What this task involves » Please repeat, from the entries that follow, the lines from the one containing "言っても過言ではない場所でした。学校初日の月曜日の朝8時か" through the one containing "je vremena zaista potrebno, ali možemo" exactly, adding nothing.

Recorded information »
----

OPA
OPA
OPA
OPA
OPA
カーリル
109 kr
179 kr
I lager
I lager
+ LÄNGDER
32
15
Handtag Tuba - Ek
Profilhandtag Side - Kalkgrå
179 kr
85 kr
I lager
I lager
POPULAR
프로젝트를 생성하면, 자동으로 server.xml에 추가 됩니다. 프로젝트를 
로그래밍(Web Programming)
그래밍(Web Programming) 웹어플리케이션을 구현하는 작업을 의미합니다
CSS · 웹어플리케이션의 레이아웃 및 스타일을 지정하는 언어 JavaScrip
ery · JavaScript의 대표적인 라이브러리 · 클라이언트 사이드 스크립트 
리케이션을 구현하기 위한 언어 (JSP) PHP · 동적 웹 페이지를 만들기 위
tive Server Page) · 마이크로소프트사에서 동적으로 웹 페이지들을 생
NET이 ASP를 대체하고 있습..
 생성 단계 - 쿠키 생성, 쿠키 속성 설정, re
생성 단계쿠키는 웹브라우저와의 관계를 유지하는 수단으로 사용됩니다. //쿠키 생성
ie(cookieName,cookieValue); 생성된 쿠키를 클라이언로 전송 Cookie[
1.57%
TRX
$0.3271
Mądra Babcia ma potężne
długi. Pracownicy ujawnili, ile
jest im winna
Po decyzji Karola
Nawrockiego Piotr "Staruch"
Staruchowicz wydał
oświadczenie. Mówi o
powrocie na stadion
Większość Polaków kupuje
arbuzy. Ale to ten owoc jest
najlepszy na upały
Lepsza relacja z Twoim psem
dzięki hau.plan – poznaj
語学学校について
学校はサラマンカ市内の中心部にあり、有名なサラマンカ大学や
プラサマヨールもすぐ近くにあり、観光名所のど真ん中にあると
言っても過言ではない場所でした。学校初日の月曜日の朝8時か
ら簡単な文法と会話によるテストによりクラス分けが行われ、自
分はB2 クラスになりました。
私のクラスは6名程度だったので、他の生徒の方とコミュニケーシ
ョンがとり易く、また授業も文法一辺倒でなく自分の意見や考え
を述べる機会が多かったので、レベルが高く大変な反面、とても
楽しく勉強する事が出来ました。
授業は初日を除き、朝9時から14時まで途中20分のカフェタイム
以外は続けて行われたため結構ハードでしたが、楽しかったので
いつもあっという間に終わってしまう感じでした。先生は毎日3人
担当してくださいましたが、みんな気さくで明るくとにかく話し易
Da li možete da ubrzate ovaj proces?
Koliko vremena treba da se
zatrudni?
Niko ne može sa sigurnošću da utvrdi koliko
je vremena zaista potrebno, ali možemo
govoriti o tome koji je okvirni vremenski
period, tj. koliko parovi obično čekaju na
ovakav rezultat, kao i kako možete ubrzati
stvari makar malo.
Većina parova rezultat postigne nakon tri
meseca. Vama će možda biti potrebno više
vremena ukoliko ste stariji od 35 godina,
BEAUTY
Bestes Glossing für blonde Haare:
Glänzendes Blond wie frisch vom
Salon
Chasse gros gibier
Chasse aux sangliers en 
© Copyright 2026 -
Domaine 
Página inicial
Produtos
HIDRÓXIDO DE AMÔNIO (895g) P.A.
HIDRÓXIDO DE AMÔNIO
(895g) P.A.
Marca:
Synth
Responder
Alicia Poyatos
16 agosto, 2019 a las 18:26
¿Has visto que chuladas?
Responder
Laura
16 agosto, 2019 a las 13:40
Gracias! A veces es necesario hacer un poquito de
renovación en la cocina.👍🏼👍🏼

----

Exercise result »
言っても過言ではない場所でした。学校初日の月曜日の朝8時か
ら簡単な文法と会話によるテストによりクラス分けが行われ、自
分はB2 クラスになりました。
私のクラスは6名程度だったので、他の生徒の方とコミュニケーシ
ョンがとり易く、また授業も文法一辺倒でなく自分の意見や考え
を述べる機会が多かったので、レベルが高く大変な反面、とても
楽しく勉強する事が出来ました。
授業は初日を除き、朝9時から14時まで途中20分のカフェタイム
以外は続けて行われたため結構ハードでしたが、楽しかったので
いつもあっという間に終わってしまう感じでした。先生は毎日3人
担当してくださいましたが、みんな気さくで明るくとにかく話し易
Da li možete da ubrzate ovaj proces?
Koliko vremena treba da se
zatrudni?
Niko ne može sa sigurnošću da utvrdi koliko
je vremena zaista potrebno, ali možemo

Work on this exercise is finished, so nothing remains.